> **Work required**
Among the records that follow, find each line holding the word "SilkS" and copy it.

> **Data**
>>>
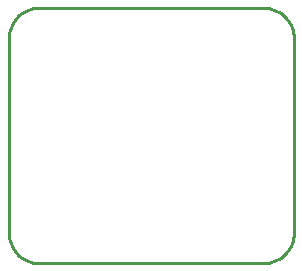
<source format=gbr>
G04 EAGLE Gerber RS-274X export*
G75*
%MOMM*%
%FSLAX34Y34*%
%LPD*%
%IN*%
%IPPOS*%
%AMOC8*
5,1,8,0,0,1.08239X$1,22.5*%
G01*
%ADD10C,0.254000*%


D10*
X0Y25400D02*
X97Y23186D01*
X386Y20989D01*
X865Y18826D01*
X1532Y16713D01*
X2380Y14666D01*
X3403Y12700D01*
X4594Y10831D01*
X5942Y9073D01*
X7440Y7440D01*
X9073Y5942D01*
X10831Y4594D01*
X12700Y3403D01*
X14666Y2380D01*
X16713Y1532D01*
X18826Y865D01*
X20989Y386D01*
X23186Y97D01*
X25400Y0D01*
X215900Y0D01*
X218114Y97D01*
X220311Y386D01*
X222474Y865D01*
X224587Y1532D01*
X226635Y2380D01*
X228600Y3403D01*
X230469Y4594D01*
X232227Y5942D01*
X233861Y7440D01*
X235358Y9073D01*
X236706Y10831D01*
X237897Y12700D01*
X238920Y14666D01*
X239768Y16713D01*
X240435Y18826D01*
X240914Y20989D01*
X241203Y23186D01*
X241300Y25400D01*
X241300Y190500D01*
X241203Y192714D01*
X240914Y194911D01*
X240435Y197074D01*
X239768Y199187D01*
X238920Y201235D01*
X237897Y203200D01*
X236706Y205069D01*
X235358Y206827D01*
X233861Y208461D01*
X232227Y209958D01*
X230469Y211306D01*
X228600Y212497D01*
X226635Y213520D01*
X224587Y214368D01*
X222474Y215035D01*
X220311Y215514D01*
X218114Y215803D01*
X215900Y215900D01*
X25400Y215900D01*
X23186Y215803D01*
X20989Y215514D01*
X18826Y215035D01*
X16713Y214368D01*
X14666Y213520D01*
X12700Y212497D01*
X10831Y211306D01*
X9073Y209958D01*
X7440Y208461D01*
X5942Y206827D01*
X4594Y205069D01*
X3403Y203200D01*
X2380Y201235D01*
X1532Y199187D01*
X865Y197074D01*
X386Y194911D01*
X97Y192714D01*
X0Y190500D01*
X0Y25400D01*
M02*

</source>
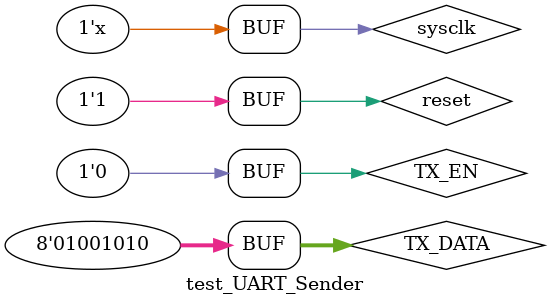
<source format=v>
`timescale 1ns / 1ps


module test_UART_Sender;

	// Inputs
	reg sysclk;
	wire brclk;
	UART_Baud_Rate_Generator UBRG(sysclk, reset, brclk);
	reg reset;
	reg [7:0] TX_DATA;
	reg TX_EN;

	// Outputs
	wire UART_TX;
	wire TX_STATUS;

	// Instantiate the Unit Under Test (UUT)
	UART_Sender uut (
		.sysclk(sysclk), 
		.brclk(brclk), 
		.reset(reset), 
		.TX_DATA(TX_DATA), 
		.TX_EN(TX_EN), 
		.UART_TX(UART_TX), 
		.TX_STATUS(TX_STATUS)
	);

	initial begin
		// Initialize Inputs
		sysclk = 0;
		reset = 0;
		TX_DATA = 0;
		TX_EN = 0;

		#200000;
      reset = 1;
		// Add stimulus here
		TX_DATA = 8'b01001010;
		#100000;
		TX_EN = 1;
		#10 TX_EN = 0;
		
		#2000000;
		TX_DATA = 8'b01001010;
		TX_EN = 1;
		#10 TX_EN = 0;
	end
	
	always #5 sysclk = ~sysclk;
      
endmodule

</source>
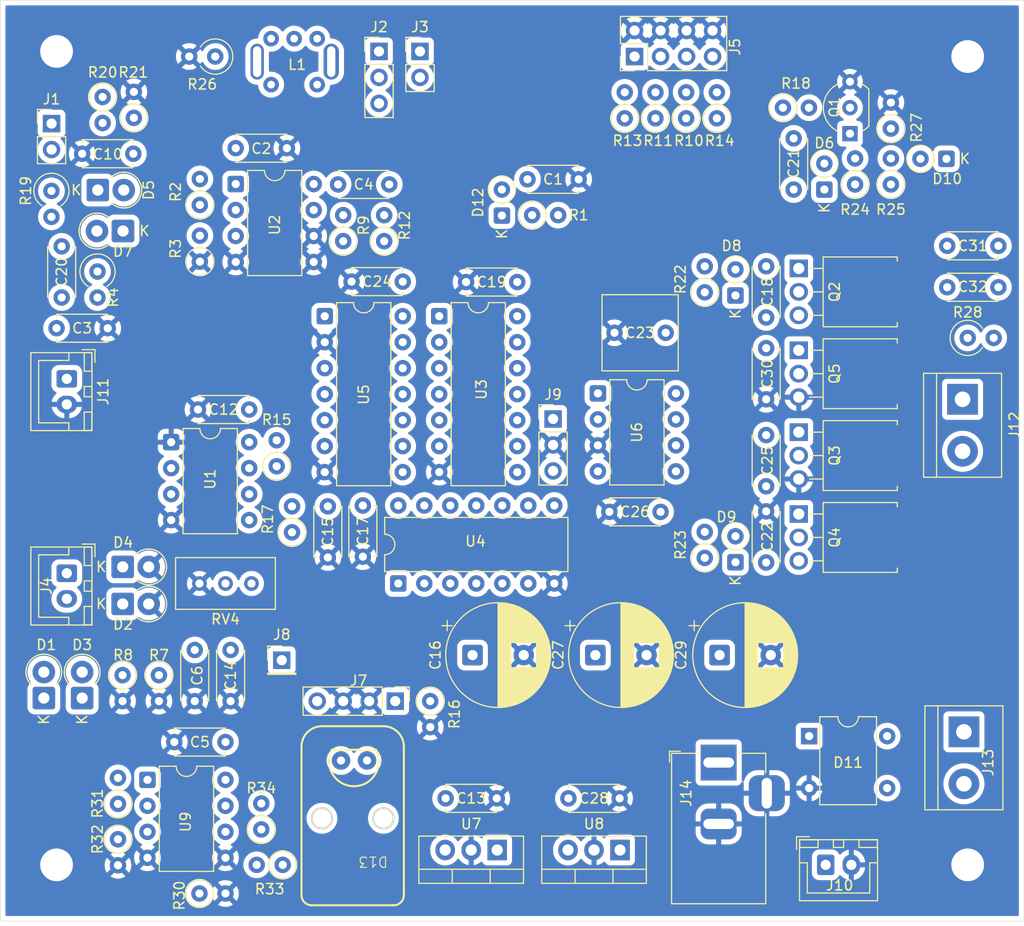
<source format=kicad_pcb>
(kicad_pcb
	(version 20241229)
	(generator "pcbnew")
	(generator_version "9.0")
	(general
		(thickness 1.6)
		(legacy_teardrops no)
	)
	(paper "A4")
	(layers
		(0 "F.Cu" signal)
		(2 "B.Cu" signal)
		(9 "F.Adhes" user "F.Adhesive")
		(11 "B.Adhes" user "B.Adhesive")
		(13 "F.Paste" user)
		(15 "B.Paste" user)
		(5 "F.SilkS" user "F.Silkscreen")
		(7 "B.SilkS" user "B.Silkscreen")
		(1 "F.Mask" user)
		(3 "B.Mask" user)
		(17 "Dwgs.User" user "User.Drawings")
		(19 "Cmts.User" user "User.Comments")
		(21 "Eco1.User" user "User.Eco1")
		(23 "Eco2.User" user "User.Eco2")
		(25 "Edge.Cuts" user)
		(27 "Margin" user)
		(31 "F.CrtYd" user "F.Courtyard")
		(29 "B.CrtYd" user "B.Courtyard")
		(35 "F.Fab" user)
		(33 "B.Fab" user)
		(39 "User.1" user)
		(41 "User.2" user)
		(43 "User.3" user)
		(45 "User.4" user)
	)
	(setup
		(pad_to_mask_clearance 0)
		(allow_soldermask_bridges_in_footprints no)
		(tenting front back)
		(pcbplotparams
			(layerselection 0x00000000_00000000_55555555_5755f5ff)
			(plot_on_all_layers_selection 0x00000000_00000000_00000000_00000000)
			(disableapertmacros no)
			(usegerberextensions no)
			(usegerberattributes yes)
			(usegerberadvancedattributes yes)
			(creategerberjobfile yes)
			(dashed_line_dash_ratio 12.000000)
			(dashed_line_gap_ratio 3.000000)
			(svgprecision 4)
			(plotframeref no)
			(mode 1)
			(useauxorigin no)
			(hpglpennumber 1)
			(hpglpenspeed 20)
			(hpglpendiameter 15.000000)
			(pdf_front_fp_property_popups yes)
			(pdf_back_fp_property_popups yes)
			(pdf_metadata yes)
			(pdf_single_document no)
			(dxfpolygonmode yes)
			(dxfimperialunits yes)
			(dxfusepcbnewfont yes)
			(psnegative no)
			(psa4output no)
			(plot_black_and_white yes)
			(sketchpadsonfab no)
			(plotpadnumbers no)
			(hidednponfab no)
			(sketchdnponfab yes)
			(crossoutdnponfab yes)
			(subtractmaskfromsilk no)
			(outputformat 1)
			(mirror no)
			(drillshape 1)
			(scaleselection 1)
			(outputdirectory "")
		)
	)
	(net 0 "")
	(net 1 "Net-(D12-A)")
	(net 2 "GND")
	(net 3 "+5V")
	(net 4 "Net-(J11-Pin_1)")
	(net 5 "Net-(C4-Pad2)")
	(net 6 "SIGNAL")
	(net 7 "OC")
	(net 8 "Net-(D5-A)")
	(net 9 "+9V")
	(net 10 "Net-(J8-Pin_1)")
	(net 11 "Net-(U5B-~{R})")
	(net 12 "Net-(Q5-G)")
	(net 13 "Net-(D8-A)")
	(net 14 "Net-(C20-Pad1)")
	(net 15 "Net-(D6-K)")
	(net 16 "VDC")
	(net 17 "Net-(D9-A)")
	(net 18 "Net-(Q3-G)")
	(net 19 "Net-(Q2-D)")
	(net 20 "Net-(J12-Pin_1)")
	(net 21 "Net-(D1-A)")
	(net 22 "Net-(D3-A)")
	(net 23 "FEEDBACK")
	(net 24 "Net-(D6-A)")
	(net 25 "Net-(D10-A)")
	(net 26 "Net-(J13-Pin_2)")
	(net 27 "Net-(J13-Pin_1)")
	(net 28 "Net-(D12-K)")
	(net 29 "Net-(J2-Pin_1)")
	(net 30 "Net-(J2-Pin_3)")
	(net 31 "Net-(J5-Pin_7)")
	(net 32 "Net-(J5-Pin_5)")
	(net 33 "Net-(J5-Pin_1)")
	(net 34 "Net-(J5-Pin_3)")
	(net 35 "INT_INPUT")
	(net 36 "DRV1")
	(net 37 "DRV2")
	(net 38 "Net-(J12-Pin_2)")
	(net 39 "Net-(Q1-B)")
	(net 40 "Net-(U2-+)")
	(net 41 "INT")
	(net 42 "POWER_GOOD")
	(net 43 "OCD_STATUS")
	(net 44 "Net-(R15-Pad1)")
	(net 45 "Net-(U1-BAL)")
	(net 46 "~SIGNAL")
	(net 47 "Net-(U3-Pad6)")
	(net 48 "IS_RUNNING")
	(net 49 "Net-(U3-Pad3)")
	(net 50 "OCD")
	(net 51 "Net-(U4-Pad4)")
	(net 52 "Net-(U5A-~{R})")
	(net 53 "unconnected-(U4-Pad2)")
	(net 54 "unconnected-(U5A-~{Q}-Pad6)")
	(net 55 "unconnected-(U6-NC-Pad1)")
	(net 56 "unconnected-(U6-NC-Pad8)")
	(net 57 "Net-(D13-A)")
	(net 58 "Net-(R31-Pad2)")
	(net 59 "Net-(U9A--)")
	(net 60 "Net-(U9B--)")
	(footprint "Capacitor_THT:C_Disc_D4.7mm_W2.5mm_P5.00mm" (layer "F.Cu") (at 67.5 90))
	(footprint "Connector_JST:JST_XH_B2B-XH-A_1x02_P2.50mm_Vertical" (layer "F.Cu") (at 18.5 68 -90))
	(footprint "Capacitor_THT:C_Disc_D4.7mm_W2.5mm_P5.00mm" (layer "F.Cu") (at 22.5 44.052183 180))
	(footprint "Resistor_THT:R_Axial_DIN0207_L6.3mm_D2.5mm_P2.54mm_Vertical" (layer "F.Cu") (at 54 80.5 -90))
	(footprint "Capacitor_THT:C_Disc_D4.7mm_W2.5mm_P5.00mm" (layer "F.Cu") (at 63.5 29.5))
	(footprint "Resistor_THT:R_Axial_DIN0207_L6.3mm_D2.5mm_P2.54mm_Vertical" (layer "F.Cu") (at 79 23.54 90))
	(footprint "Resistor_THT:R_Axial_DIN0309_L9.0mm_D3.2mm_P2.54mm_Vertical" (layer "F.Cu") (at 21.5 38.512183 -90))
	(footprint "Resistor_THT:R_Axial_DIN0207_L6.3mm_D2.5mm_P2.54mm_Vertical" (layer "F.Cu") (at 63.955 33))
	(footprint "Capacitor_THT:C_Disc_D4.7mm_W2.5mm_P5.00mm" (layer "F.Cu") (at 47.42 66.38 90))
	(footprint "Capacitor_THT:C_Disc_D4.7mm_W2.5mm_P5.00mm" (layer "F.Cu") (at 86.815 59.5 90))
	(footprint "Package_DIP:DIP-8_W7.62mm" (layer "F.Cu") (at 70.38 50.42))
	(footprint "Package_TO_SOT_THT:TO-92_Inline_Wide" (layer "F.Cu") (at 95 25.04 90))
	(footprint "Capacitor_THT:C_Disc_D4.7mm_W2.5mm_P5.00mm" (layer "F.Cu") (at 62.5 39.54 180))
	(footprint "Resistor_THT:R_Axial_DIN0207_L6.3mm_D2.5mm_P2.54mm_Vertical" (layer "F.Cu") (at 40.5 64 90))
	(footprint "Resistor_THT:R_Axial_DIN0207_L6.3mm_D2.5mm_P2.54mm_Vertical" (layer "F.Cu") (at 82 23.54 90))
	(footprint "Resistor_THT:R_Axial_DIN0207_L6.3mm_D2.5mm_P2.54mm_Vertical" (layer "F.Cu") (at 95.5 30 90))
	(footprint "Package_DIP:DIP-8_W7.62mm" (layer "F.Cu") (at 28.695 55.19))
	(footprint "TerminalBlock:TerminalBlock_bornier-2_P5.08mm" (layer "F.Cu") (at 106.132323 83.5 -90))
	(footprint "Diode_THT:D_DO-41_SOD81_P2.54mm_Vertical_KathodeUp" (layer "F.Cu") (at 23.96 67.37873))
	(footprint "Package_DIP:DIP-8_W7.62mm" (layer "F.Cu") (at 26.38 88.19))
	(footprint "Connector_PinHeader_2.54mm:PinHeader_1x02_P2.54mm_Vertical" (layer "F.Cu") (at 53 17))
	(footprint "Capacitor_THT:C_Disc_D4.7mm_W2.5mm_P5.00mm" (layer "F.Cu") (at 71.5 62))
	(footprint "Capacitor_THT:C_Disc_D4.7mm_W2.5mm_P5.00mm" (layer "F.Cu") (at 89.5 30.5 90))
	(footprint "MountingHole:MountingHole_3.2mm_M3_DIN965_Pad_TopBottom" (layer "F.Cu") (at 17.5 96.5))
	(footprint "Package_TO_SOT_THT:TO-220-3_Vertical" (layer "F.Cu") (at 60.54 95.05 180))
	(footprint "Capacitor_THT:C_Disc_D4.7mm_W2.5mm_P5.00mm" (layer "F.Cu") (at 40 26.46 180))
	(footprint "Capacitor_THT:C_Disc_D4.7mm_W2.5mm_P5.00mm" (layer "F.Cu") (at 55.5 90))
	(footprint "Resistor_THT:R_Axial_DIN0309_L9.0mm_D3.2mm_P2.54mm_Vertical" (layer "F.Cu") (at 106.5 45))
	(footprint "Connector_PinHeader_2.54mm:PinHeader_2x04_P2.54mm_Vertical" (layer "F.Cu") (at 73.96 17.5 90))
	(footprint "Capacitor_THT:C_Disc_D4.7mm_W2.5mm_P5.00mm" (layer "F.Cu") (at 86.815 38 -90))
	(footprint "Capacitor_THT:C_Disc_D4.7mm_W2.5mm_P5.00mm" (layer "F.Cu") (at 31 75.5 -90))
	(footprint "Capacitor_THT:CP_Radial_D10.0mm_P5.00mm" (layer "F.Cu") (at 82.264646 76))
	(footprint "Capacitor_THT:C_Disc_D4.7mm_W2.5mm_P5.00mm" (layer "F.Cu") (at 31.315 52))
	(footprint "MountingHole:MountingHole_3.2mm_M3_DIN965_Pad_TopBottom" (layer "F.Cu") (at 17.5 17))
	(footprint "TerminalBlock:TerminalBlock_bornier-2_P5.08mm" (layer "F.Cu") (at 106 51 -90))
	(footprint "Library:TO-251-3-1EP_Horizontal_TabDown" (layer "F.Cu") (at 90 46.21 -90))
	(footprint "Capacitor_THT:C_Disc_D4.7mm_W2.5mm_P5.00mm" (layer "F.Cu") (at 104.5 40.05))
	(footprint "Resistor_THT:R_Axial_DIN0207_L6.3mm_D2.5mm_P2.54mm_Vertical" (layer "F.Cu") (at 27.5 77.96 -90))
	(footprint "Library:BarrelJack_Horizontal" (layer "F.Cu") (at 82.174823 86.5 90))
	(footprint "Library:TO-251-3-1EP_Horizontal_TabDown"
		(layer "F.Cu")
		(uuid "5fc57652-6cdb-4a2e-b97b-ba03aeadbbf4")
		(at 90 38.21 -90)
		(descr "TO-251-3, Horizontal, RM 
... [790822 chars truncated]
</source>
<<<
> **Output**
		(5 "F.SilkS" user "F.Silkscreen")
		(7 "B.SilkS" user "B.Silkscreen")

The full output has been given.